I want to prove that a sum of subharmonic is subharmonic using the following definition
"Formally, the definition can be stated as follows. Let G be a subset of the Euclidean space ${\mathbb{R}}^n$ and let
$\varphi \colon G \to {\mathbb{R}} \cup \{ - \infty \}$ be an upper semi-continuous function. Then, $\varphi $ is called subharmonic if for any closed ball $\overline{B(x,r)}$ of center x and radius r contained in G and every real-valued continuous function h on $\overline{B(x,r)} $that is harmonic in B(x,r) and satisfies $\varphi(y) \leq h(y)$ for all y on the boundary $\partial B(x,r) $ of B(x,r) we have $\varphi(y) \leq h(y)$ for all y $\in B(x,r)$.
Note that by the above, the function which is identically $-\infty$ is subharmonic"
http://en.wikipedia.org/wiki/Subharmonic_function
As hinted above this definition is more general because we may have $u\notin L^{1}_{loc}$ and so it may not satisfy the MV property eg. log(x) (otherwise the definitions are equivalent using harmonic functions decreasing to u ,which exist from the Dirichlet problem -details omitted-).
Attempts
We start with $u(x)\geq f(x)+g(x)$ for all $x\in \partial B$ for subharmonics f,g.
we want harmonic h s.t. $h(x)\geq g(x)$ and $u(x)-h(x)\geq f(x)$ for all $x\in \partial B$. Then the result follows from the subharmonicity of f,g.
I will type as I think about. One idea is to modify g to get a harmonic function h.
Thanks
Remark: I think the proof by direct definition may not be the easiest.
You may find the following proof in "Counterexamples in Several complex variables" by Fornæss and Stensønes:
First, we start with $f+g\leq u$ on the boundary of $B(x,r)\subset\subset G$, where $f$ and $g$ are subharmonic on $G$, and $u$ is harmonic on some open neighbourhood of $B(x,r)$. Let $\epsilon>0$ be given.
** Then we may find continuous functions $\alpha$ and $\beta$ such that $f\leq \alpha$, $g\leq\beta$ and $\alpha+\beta=u+\epsilon$.

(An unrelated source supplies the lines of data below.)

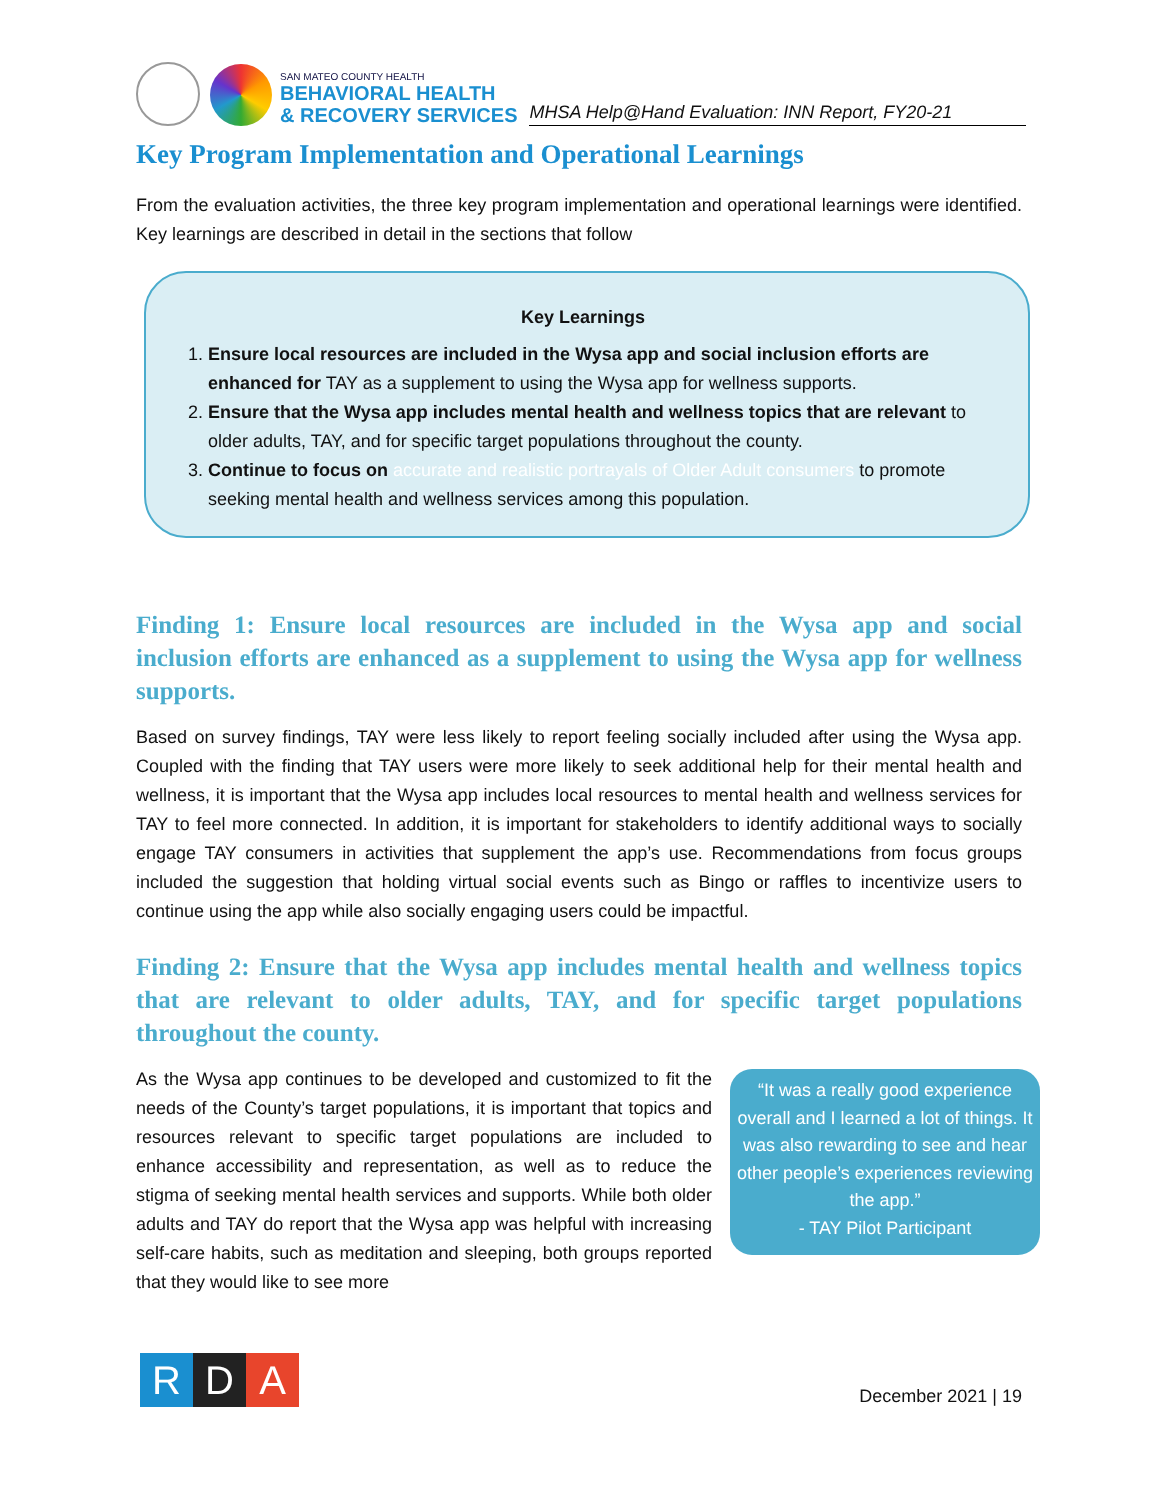SAN MATEO COUNTY HEALTH
BEHAVIORAL HEALTH
& RECOVERY SERVICES
MHSA Help@Hand Evaluation: INN Report, FY20-21
Key Program Implementation and Operational Learnings
From the evaluation activities, the three key program implementation and operational learnings were identified. Key learnings are described in detail in the sections that follow
Key Learnings
1. Ensure local resources are included in the Wysa app and social inclusion efforts are enhanced for TAY as a supplement to using the Wysa app for wellness supports.
2. Ensure that the Wysa app includes mental health and wellness topics that are relevant to older adults, TAY, and for specific target populations throughout the county.
3. Continue to focus on accurate and realistic portrayals of Older Adult consumers to promote seeking mental health and wellness services among this population.
Finding 1: Ensure local resources are included in the Wysa app and social inclusion efforts are enhanced as a supplement to using the Wysa app for wellness supports.
Based on survey findings, TAY were less likely to report feeling socially included after using the Wysa app. Coupled with the finding that TAY users were more likely to seek additional help for their mental health and wellness, it is important that the Wysa app includes local resources to mental health and wellness services for TAY to feel more connected. In addition, it is important for stakeholders to identify additional ways to socially engage TAY consumers in activities that supplement the app’s use. Recommendations from focus groups included the suggestion that holding virtual social events such as Bingo or raffles to incentivize users to continue using the app while also socially engaging users could be impactful.
Finding 2: Ensure that the Wysa app includes mental health and wellness topics that are relevant to older adults, TAY, and for specific target populations throughout the county.
As the Wysa app continues to be developed and customized to fit the needs of the County’s target populations, it is important that topics and resources relevant to specific target populations are included to enhance accessibility and representation, as well as to reduce the stigma of seeking mental health services and supports. While both older adults and TAY do report that the Wysa app was helpful with increasing self-care habits, such as meditation and sleeping, both groups reported that they would like to see more
“It was a really good experience overall and I learned a lot of things. It was also rewarding to see and hear other people’s experiences reviewing the app.”
- TAY Pilot Participant
R D A
December 2021 | 19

Now, solving the Dirichlet's problem, we may find $F$ and $G$ both harmonic such that $F$ on the boundary of the ball is $\alpha$ and correspondingly for $\beta$. By uniqueness, $F+G=u+\epsilon$.
Since $f\leq\alpha$, by hypothesis that $f$ is subharmonic, $f\leq F$ and likewise $g\leq G$ on $B(z,r)$. Hence $f+g\leq F+G=u+\epsilon$ on $B(z,r)$ and we are done since $\epsilon$ is arbitrary.

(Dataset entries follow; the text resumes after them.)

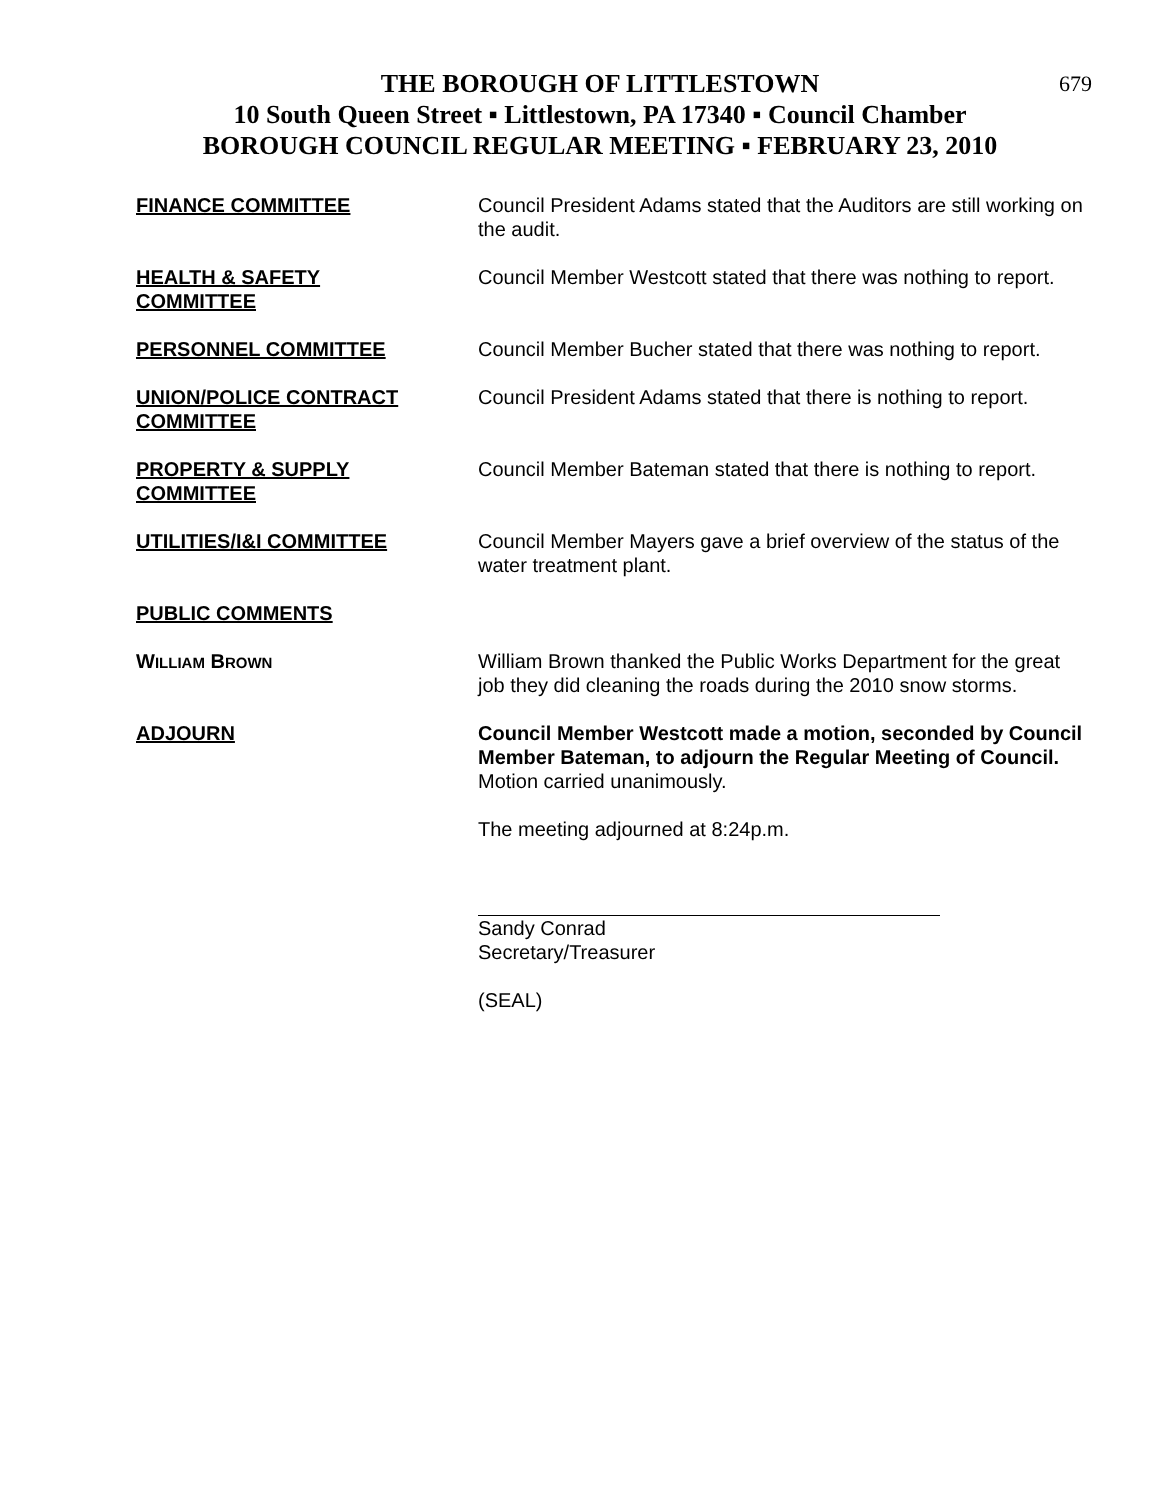679 THE BOROUGH OF LITTLESTOWN
10 South Queen Street ▪ Littlestown, PA 17340 ▪ Council Chamber
BOROUGH COUNCIL REGULAR MEETING ▪ FEBRUARY 23, 2010
FINANCE COMMITTEE Council President Adams stated that the Auditors are still working on the audit.
HEALTH & SAFETY
COMMITTEE
Council Member Westcott stated that there was nothing to report.
PERSONNEL COMMITTEE Council Member Bucher stated that there was nothing to report.
UNION/POLICE CONTRACT
COMMITTEE
Council President Adams stated that there is nothing to report.
PROPERTY & SUPPLY
COMMITTEE
Council Member Bateman stated that there is nothing to report.
UTILITIES/I&I COMMITTEE Council Member Mayers gave a brief overview of the status of the water treatment plant.
PUBLIC COMMENTS
WILLIAM BROWN
William Brown thanked the Public Works Department for the great job they did cleaning the roads during the 2010 snow storms.
ADJOURN Council Member Westcott made a motion, seconded by Council Member Bateman, to adjourn the Regular Meeting of Council. Motion carried unanimously.
The meeting adjourned at 8:24p.m.
Sandy Conrad
Secretary/Treasurer
(SEAL)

The only problem is **, which is not explained but I will try to give a proof. Since $f+g\leq u$, so $f\leq u-g<u-g+\epsilon$. So by compactness of the boundary of the ball, we may probably find $\alpha$ continuous such that $f\leq \alpha\leq u-g+\epsilon$. Hence $g\leq u-\alpha+\epsilon$ and we may choose $\beta=u-\alpha+\epsilon$, which is continuous. I am not even sure if this is correct.